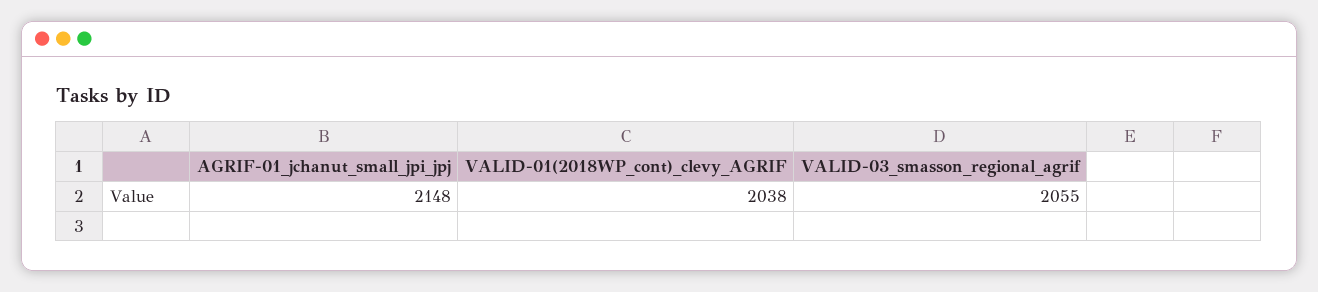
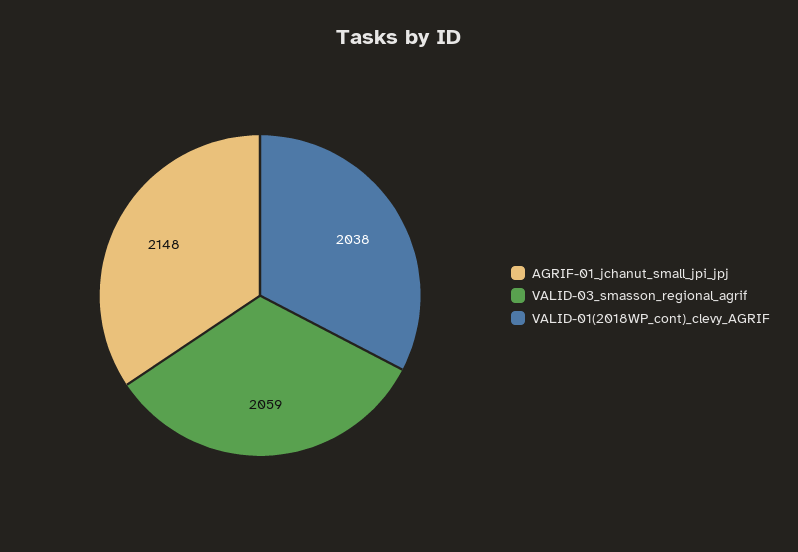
  {
    "AGRIF-01_jchanut_small_jpi_jpj": 2148,
    "VALID-01(2018WP_cont)_clevy_AGRIF": 2038,
-   "VALID-03_smasson_regional_agrif": 2055
+   "VALID-03_smasson_regional_agrif": 2059
  }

# # #

What you are asked to do >>
Except for pictures, copy the records above exactly.

Response area >>
  {
    "AGRIF-01_jchanut_small_jpi_jpj": 2148,
    "VALID-01(2018WP_cont)_clevy_AGRIF": 2038,
-   "VALID-03_smasson_regional_agrif": 2055
+   "VALID-03_smasson_regional_agrif": 2059
  }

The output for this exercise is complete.